CE QUI EST DEMANDÉ:
Dans l'extrait sur le football professionnel en France, en quelle année la lutte pour l'élection à la tête de la LNF a-t-elle opposé deux positions ?

EXTRAIT DU TEXTE:
---+---
Toutefois, si la signature de la Charte permet l’ouverture progressive des centres de formation et autorise la constitution progressive d’un marché du travail, l’organisation ne rompt pas avec la tutelle fédérale sur le football professionnel (via la Ligue du Football professionnel, branche de la Fédération qui gère l’activité professionnelle), qui est appuyée par l’Etat, soucieux de maintenir son monopole sur le sport d’élite20. L’insertion des pouvoirs publics dans ce règlement du conflit permet le maintien du contrôle fédéral sur l’ensemble de la pratique footballistique au nom de la défense des valeurs de l’amateurisme et du soupçon récurrent à l’égard de la logique économique. C'est la permanence de cette tutelle, qui s’appuie sur la constitution en France du sport comme d’une affaire d’Etat, qui caractérise la forme française de professionnalisme footballistique21. Les analyses socio-historiques soulignent comment l’espace du football professionnel reste, aujourd’hui encore, structuré par le poids de ce principe de vision qui fait de la Fédération le garant des « valeurs » du sport face aux logiques du marché, en vertu de la délégation qu’elle reçoit de l’Etat d’une mission de service public. L’espace des prises de positions et des stratégies s’organise alors selon deux pôles. Ainsi, comme l’a montré William Gasparini, la lutte pour l’élection à la tête de la LNF a donné lieu en 2000 à l’opposition entre deux positions : « les agents du premier pôle ont en commun d’être des anciens pratiquants et dirigeants du football et de défendre une certaine éthique sportive, les agents situés au pôle opposé partagent une proximité avec le « milieu des affaires » et sont plutôt favorables au libéralisme »22.
---+---
EXTRAIT DE DONNÉES:
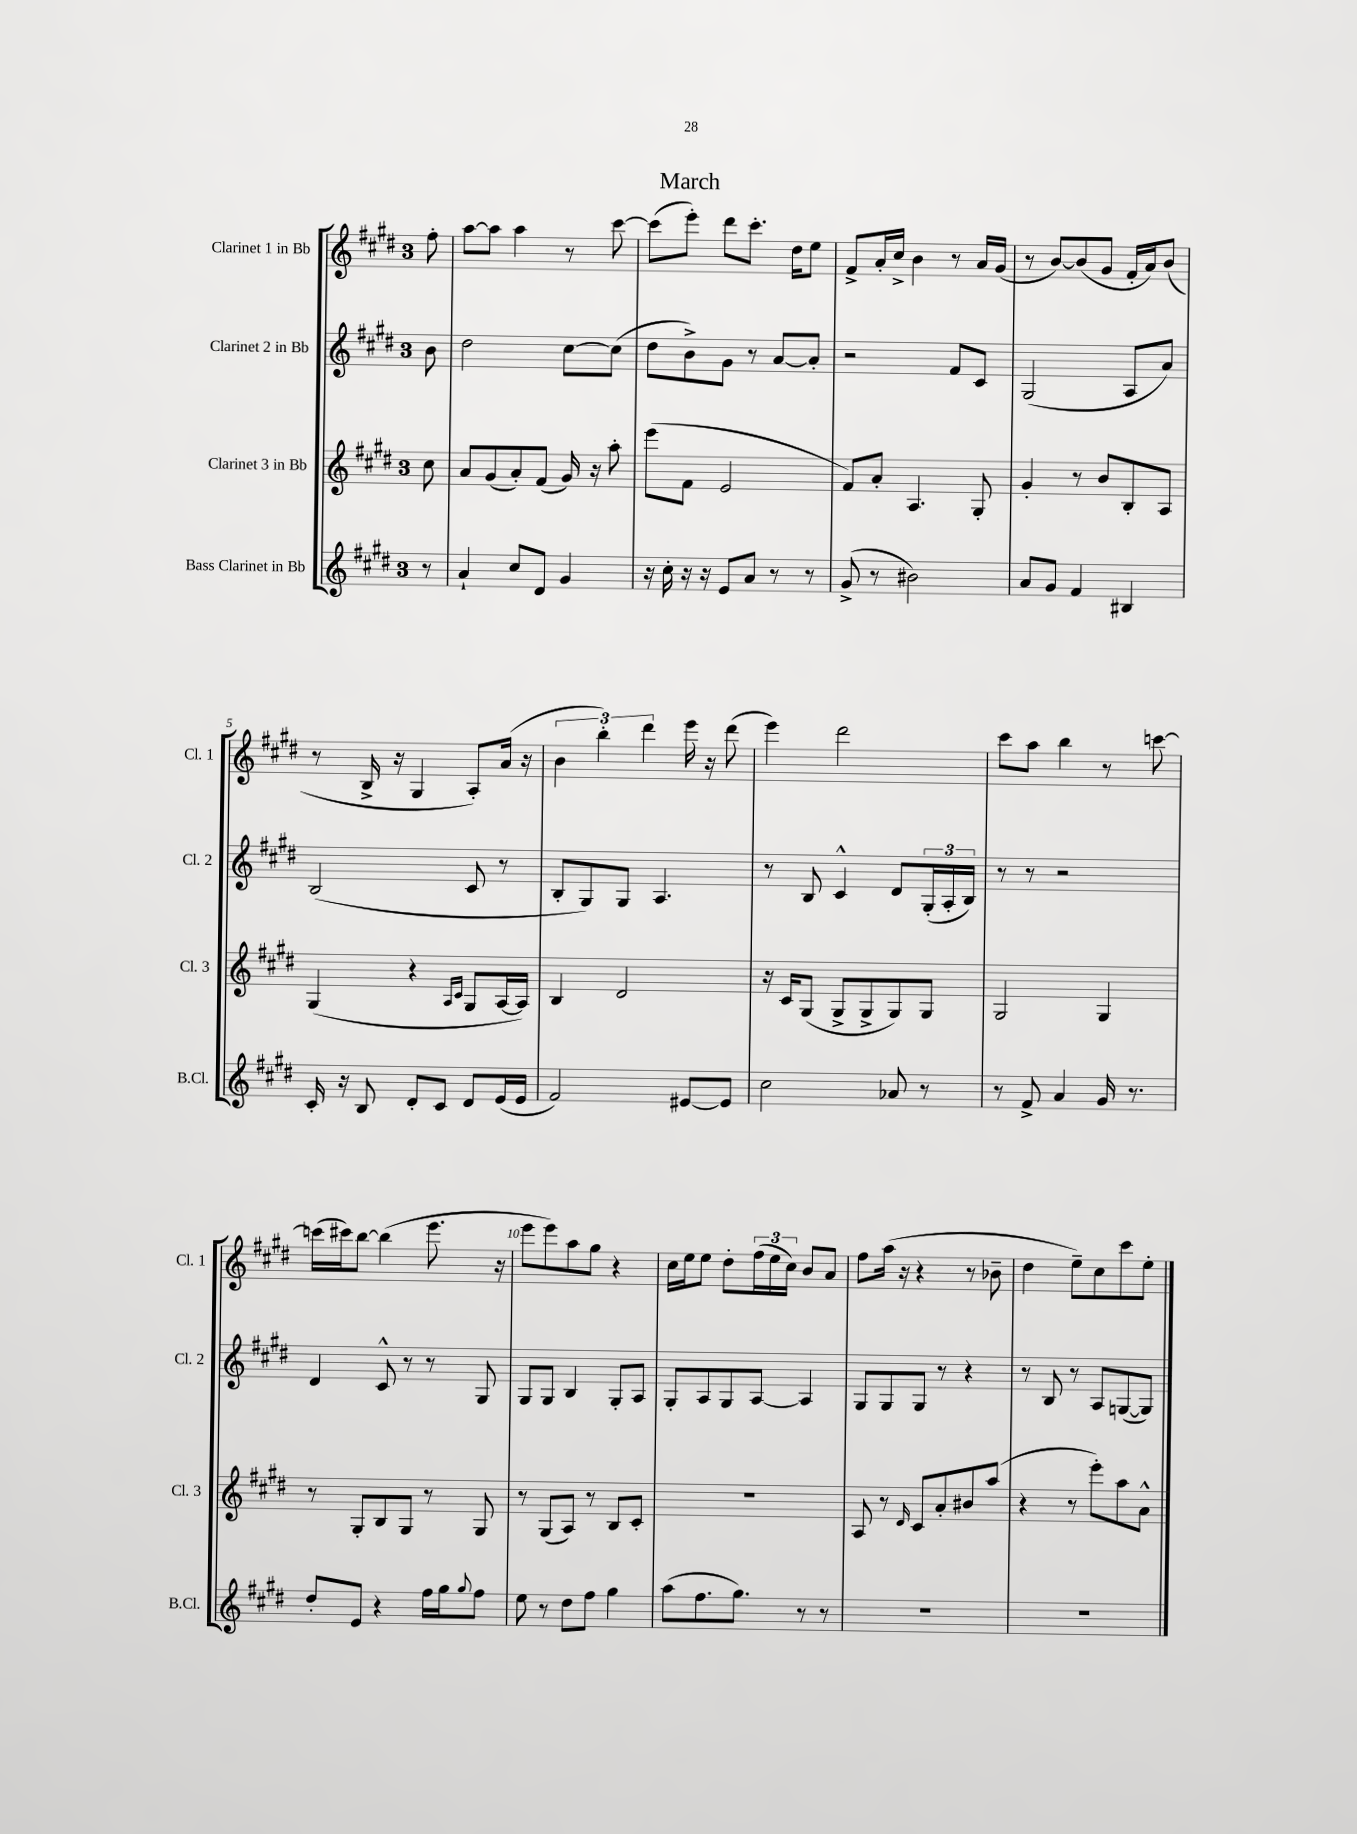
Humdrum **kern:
---+---
TÂCHE ACCOMPLIE:
En 2000.